Open Source

Ecom-RLVE: Adaptive Verifiable Environments for E-Commerce Conversational Agents

New framework uses algorithmic rewards to close the gap between fluent chat and actual task completion in e-commerce.

Deep Dive

A team from Owlgebra AI has introduced Ecom-RLVE, a significant evolution of the RLVE (Reinforcement Learning with Verifiable Environments) framework. Moving beyond single-turn puzzles, Ecom-RLVE-GYM creates eight distinct, procedurally generated e-commerce scenarios—including product discovery, cart building, returns, and order tracking—each with a 12-axis difficulty curriculum. The core innovation is its use of purely algorithmic reward functions. Instead of relying on subjective LLM-as-a-judge scoring, the system verifies outcomes like cart accuracy and constraint satisfaction through code that checks against a hidden ground-truth goal, eliminating hallucination.
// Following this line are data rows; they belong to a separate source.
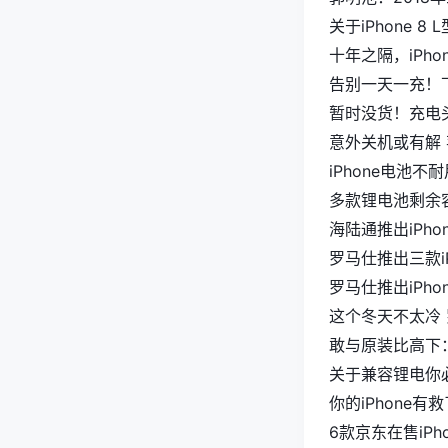
关于iPhone 
十年之隔，iPh
告别一天一充！下
暂时没货！充电头小编
意外关机或有解 苹
iPhone电池
多款锂电池剩余
海陆通推出iPh
罗马仕推出三款i
罗马仕推出iPh
这个冬天不太冷 罗
敢与原装比高下：
关于兼容锂电你必
你的iPhone有
6款京东在售iP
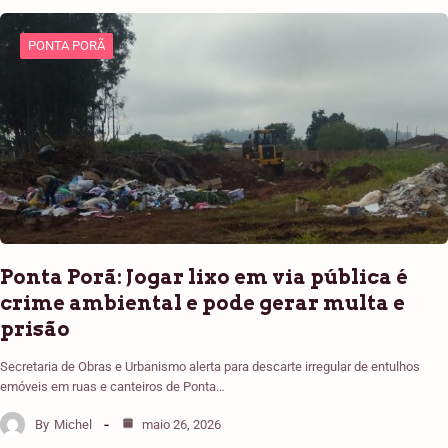
PONTA PORÃ
Ponta Porã: Jogar lixo em via pública é
crime ambiental e pode gerar multa e
prisão
Secretaria de Obras e Urbanismo alerta para descarte irregular de entulhos
emóveis em ruas e canteiros de Ponta…
By
Michel
maio 26, 2026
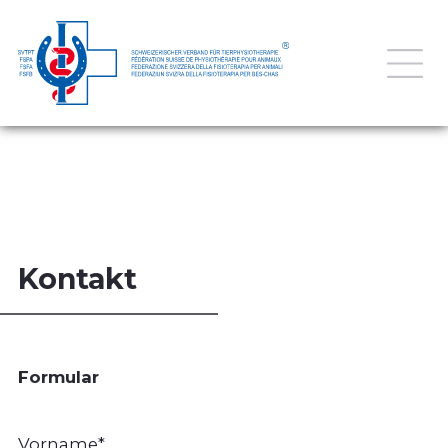
Kontakt
Formular
Vorname
*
In practice, an agent like the Qwen 3 8B model they trained interacts with a simulated user, using tools to search catalogs and modify carts. Its performance is scored on metrics like the F1 score over correct product tuples and efficiency bonuses. Early results from 300 steps of Direct Preference Optimization (DPO) training show that this environment scaling and adaptive difficulty can successfully transfer to agentic, real-world task completion. The project addresses a critical deployment gap: while LLMs are fluent conversationalists, they often fail at the precise, multi-step tool use required for actual shopping workflows. By making rewards verifiable and adaptive, Ecom-RLVE provides a scalable training ground for agents that need to reliably execute complex, multi-intent customer journeys.

Key Points
  • Extends RLVE to 8 multi-turn e-commerce environments (product discovery, returns, etc.) with procedural generation and a 12-axis difficulty curriculum.
  • Uses 100% algorithmic, verifiable rewards—no LLM judges—scoring agents on F1 for correct products, efficiency, and hallucination checks.
  • Trained a Qwen 3 8B model with DPO over 300 steps, showing promising transfer to real-world, tool-augmented task completion.

Why It Matters

Provides a scalable, objective method to train AI shopping assistants that can reliably complete complex transactions, not just chat.